Digital technologies are rapidly changing the world and have already challenged the role and function of the brick and mortar museums. Now, here Google rolled out a massive new tool called “Art Project, pill ” which gives you access to more than 1, sales 000 works of art appearing in 17 great museums across the world. Using Google’s Street View technology, you can now tour collections at the MoMA and Met in New York City, the Uffizi Gallery in Florence, the Hermitage in St. Petersburg, the Van Gogh Museum and Rijksmuseum in Amsterdam, the National Gallery in London – just to name a few museums now virtually open to you.
In addition, each institution has nominated a single piece as a “Gigapixel Artwork”, which Google has photographed using super high-resolution photo capturing technology. The latest technology allows us the closest possible view at ultra-high 7,000,000,000-pixel resolution, which enables viewers to see stroke detail you often can’t see with the naked eye. Expanding the info panel allows you to read more about an artwork, find more works by that artist and watch related YouTube videos.

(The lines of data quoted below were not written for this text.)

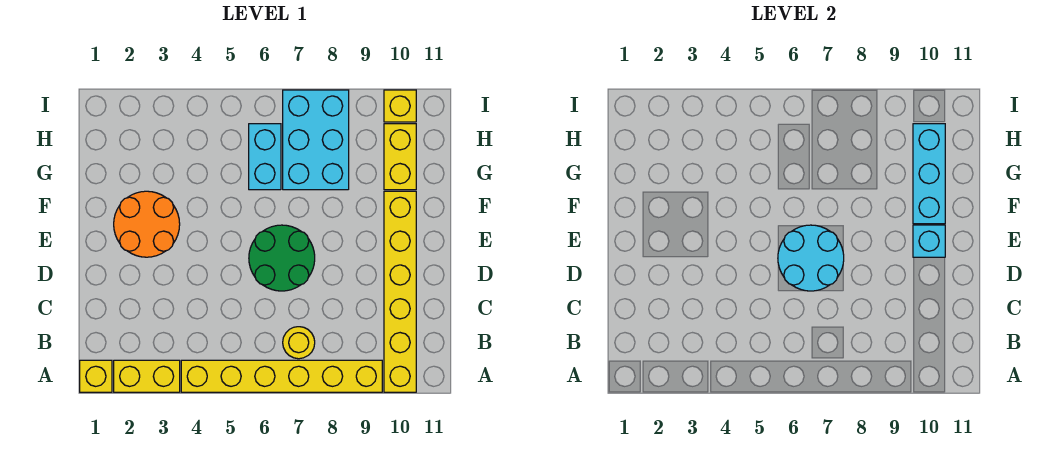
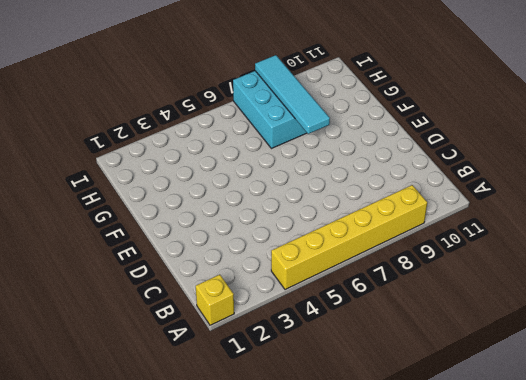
cyan tile F8:I8 level 2 -> none
none -> yellow brick A2:A3 level 1
none -> yellow brick A10:F10 level 1
none -> yellow round brick B7 level 1

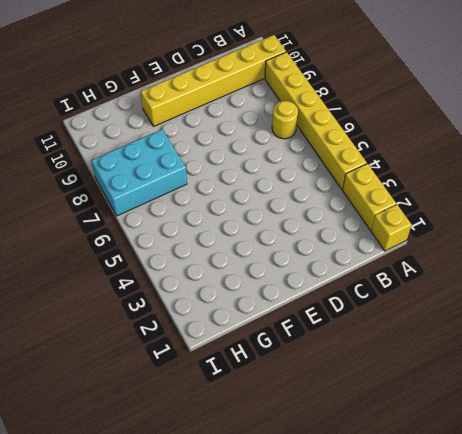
none -> green round brick D6:E7 level 1
none -> orange round brick E2:F3 level 1
none -> cyan brick G6:H6 level 1

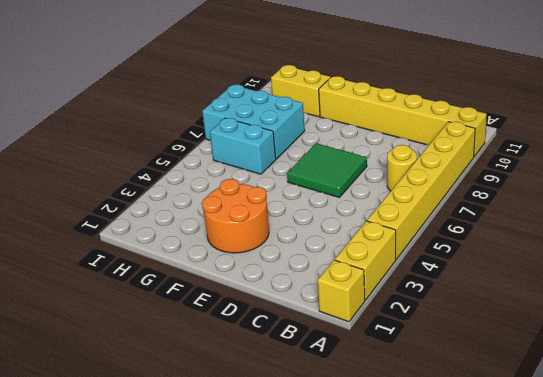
green tile D6:E7 level 1 -> green round brick D6:E7 level 1
none -> yellow brick I10 level 1
none -> cyan round brick D6:E7 level 2
none -> cyan brick E10 level 2

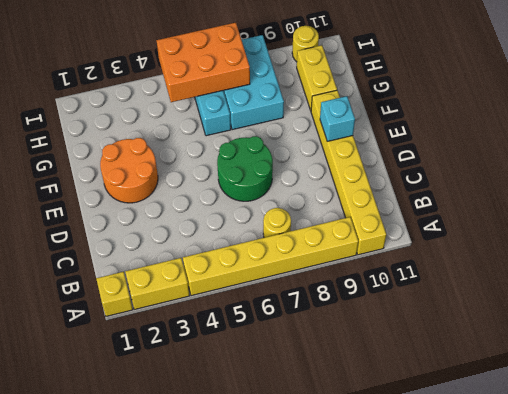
orange brick H5:I7 level 2 -> none
yellow round brick I10 level 1 -> yellow brick I10 level 1
none -> cyan round brick D6:E7 level 2
none -> cyan brick F10:H10 level 2

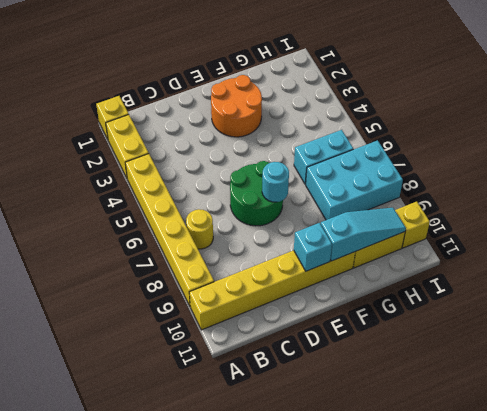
cyan round brick E7 level 2 -> cyan round brick D6:E7 level 2
cyan slope F10:H10 level 2 top F -> cyan brick F10:H10 level 2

At first glance, Art Project is a really awe inspiring, succeeding to be stimulating and engaging. It offers a new form of collaboration that allows us to take great art works beyond their walled homes to create a global art collection. The participating museum move from being “keepers” to “sharers” of art, thusly giving us a glimpse of what lies ahead for presenting art to the public.
Naysayers are already pointing out that the number of participating museums is minimal, and that some top-notch institutions were not included. Plus, because each museum was given no curatorial direction, viewers are only exposed to scatter shots of select works. In other words, someone else is deciding what images are worthy of study on your behalf – an impulse that runs counter to the democratic motivation of the project in the first place.
Google’s Art Project is a wonderful beginning, enabling art lovers to view famous museums without ever boarding a plane. It also allows you to really see the showcased works in fine detail. But at this stage, this project could be classified as more promotional tool for the internet giant than the museums themselves. It does a good job of placing art within the context of their museum settings, but it can’t capture the essence of strolling a museum hall, only to turn the corner and discover something marvelous and surprising. And since you are virtual touring museums alone, it can get a bit lonely. But more harm has been done by underestimating innovation than by embracing it.